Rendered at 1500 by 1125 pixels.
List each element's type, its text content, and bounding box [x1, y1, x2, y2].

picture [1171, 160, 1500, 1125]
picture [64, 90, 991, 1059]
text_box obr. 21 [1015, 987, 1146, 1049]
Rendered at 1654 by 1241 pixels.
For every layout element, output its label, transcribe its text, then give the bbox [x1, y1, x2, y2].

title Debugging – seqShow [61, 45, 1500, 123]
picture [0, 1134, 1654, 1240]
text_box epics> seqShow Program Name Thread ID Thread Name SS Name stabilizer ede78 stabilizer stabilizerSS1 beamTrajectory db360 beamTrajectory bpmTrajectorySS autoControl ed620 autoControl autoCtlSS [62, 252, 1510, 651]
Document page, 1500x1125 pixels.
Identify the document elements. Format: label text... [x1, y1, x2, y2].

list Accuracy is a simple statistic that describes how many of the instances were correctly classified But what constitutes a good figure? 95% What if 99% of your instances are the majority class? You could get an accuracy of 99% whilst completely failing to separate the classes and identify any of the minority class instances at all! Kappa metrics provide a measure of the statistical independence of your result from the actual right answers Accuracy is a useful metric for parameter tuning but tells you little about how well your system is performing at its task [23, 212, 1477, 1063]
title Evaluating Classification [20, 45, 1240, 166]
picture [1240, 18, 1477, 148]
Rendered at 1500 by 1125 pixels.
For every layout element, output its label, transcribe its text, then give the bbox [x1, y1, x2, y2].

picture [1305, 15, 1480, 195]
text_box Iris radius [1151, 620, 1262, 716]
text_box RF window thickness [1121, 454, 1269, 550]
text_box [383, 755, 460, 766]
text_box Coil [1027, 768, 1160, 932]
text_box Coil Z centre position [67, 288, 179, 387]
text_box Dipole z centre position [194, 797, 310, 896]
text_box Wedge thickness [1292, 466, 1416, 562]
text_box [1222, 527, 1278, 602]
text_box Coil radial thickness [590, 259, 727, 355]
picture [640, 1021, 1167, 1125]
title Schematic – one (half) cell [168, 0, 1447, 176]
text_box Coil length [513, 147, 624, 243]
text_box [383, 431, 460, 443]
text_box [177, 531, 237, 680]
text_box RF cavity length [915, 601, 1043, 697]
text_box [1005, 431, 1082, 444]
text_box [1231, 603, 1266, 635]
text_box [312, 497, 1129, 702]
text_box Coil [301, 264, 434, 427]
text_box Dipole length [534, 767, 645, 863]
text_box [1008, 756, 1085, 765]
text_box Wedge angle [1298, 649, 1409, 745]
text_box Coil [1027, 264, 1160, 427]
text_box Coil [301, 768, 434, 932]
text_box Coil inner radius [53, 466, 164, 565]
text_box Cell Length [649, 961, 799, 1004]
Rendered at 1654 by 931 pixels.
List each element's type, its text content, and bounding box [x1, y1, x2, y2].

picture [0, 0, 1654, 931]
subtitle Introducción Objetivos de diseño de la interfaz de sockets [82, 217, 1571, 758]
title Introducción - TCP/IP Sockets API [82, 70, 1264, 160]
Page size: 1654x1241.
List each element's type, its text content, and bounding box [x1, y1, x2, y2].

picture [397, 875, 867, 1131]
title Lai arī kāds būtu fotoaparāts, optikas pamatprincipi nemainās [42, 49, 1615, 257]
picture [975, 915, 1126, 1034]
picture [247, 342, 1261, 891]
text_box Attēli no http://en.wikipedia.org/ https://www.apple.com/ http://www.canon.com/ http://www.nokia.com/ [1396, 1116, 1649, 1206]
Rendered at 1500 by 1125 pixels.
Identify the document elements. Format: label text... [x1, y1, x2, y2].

* Your instructions *
Could you rewrite the items from their first line through the line containing "text_box obr. 21 [1015, 987, 1146, 1049]", changing "bounding box" to "bounding rectangle" and keeping everything else the same?

* Exercise output *
Rendered at 1500 by 1125 pixels.
List each element's type, its text content, and bounding rectangle [x1, y1, x2, y2].

picture [1171, 160, 1500, 1125]
picture [64, 90, 991, 1059]
text_box obr. 21 [1015, 987, 1146, 1049]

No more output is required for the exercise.